→ **Try it**
Restate each line below word for word, skipping every picture.

─── Source data ───

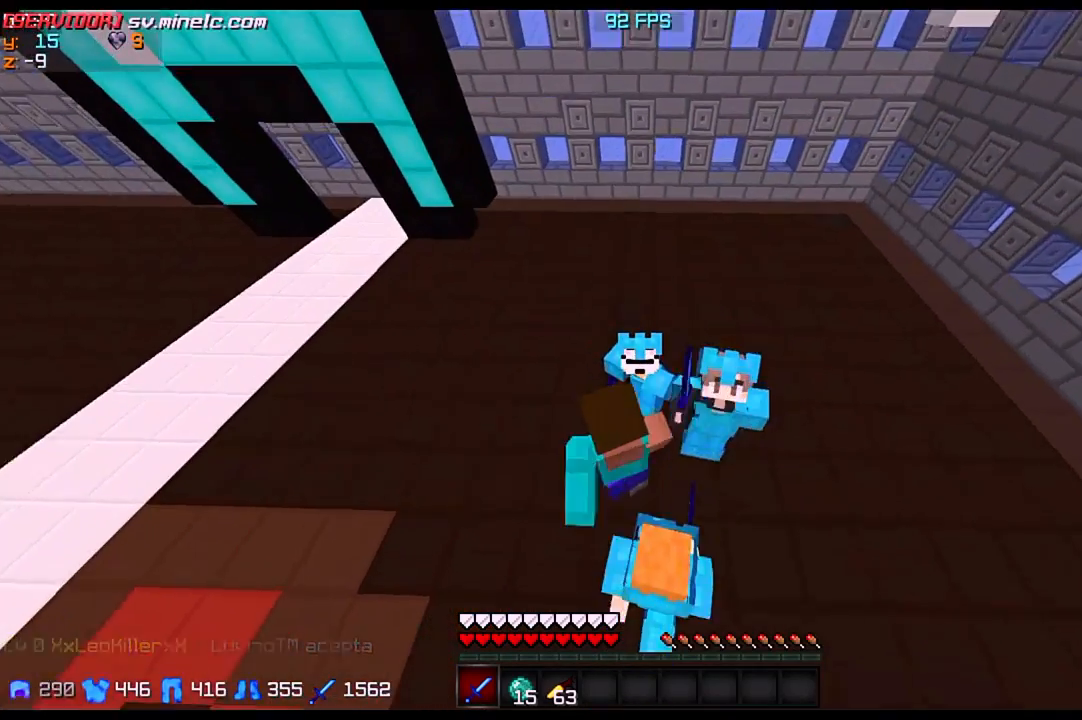
{"keys": ["s"], "events": []}
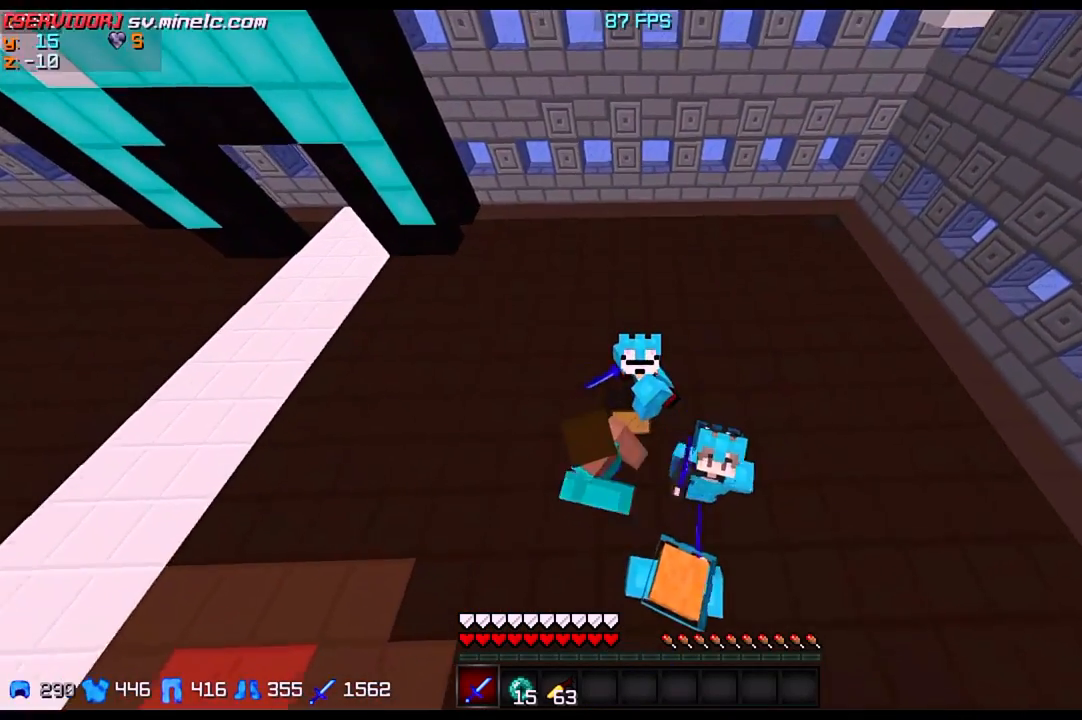
{"keys": [], "events": [[233, "s", "up"]]}
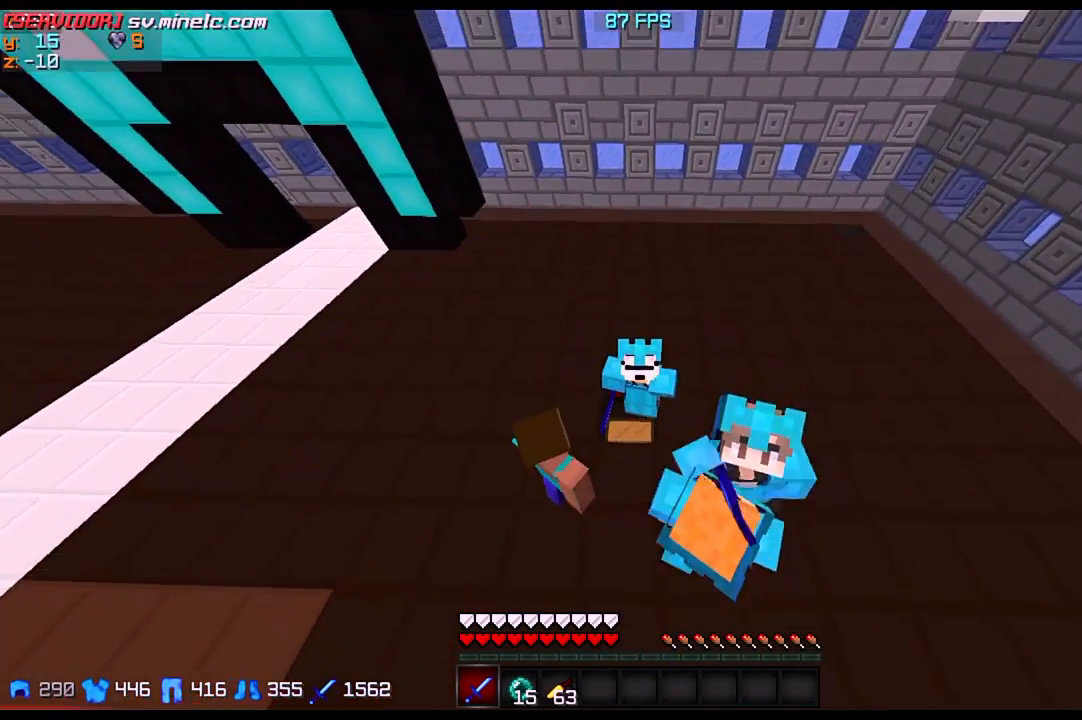
{"keys": ["w"], "events": [[100, "w", "down"]]}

───

→ **Exercise solution**
{"keys": ["s"], "events": []}
{"keys": [], "events": [[233, "s", "up"]]}
{"keys": ["w"], "events": [[100, "w", "down"]]}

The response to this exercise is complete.